The largest ad technology and media companies in the world are challenged with identity resolution and its corollary, cross-device mapping.  Without superior ID resolution, all critical components such as profile management, decisions, media buying, and measurement, are rendered suboptimal. In a perfect world, all matching at the person and device level would be deterministic but the reality is, even the biggest solution providers cannot pull that off.  This leaves the marketer reliant on inaccurate guestimates of who a consumer really is and what they know about them, which leads to low marketing effectiveness.

Promises made to marketers are continue to fall short.  While the ad technology strive to get to people based identification, they struggle with granularity, accuracy and persistent connectivity.  Further, they are selling the promise of consortiums that are limited in scale and now falling apart because the participants don’t know whose data to trust.  Data on-boarders and these ad tech stacks still speak in terms of segments and not 1 to 1 with no ability to update profiles decisioning and profile management.  New entrants in the marketplace tend to rely on old data sources for identity authentication.

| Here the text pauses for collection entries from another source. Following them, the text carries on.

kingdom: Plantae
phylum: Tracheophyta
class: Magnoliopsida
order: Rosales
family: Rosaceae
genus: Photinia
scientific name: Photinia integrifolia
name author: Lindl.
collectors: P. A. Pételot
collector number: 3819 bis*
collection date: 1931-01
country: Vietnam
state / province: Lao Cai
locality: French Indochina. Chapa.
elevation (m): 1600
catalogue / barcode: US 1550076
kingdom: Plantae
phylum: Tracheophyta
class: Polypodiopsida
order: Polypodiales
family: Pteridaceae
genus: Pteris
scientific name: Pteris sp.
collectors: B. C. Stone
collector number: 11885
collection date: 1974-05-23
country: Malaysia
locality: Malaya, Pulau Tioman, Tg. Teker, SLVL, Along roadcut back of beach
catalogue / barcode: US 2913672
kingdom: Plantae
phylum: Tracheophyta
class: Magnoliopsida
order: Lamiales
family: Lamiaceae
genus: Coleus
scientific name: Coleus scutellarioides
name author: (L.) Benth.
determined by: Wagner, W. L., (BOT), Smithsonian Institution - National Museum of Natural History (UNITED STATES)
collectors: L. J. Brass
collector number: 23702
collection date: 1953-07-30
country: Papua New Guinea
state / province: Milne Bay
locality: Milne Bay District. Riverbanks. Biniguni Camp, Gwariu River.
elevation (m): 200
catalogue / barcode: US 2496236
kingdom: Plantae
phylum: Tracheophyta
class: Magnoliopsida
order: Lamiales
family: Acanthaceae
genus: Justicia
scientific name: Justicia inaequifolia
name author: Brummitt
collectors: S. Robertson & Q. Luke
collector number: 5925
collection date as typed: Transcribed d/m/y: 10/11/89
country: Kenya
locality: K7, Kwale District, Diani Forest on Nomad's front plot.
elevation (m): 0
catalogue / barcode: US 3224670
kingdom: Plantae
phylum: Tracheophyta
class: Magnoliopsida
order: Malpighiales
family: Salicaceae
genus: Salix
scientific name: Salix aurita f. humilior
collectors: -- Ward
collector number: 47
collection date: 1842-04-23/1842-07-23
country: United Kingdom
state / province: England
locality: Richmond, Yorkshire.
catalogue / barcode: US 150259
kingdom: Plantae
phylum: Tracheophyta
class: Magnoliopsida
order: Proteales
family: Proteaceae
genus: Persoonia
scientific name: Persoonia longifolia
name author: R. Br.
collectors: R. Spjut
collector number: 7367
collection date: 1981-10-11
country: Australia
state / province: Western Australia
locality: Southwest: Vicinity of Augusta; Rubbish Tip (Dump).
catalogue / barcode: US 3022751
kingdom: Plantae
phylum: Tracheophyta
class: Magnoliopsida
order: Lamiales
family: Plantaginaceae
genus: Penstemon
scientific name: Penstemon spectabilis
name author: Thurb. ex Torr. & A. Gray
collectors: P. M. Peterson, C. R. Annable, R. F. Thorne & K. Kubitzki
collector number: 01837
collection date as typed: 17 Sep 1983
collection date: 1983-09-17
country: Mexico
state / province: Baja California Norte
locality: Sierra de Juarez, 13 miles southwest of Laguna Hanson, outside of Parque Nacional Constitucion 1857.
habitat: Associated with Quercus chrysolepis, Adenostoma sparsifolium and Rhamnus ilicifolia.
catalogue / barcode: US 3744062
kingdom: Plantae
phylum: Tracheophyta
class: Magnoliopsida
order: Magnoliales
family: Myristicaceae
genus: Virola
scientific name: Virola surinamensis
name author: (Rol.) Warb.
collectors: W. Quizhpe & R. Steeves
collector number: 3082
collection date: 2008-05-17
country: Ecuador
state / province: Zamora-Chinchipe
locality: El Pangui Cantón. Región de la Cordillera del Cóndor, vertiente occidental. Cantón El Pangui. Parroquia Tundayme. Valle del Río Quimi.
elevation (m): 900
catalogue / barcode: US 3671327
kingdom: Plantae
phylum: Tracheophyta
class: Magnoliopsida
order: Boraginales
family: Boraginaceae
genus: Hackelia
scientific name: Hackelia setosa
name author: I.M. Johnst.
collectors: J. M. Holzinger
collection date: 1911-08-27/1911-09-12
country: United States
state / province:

Most marketers are using some combination of the status quo mentioned above and would be better off throwing their big pile of money into a bonfire.  When you cannot solve ID resolution your approach to the digital media world is fundamentally flawed.  The money you are spending on digital media is massively inefficient and the measurement of your programs are immediately inaccurate

How do marketers solve for this problem all while ensuring it is done without identifying the individual?  They need to become smarter about vetting the solutions they are using and the people they depending on.  Here are a few areas to explore:

  • People v Cookies – Is your digital media buying truly people-based, one-to-one marketing, resolving for all cross-device or are you relying on cookie pools?
  • Consumer Profiles – How much do you know about your consumer and do your profiles include online and offline activity updated in real-time?
  • Ad Tech Stacks / DMPs – Do you understand how limited and inaccurate your match, reach are and your limitations of staying persistently connected to real people at scale?
  • Accuracy – Is your media buying partner validating accurate media delivery at a person level?
  • Measurement – Can you attribute the impact of digital media spend with conversions (not clicks) at a person based level (connected all devices to the person) and measure incremental revenue?

Finally, many marketers rely on media buying agencies to spend their money.  Not only do agencies bring a conflict of interest representing only their trading desk, but agencies are not inventors of new technology.  They simply partner and rely on the status quo.  Marketers need to vet their agencies as much as they vet their ad technology.  Anything short of this effort is leaving the marketer flying blind.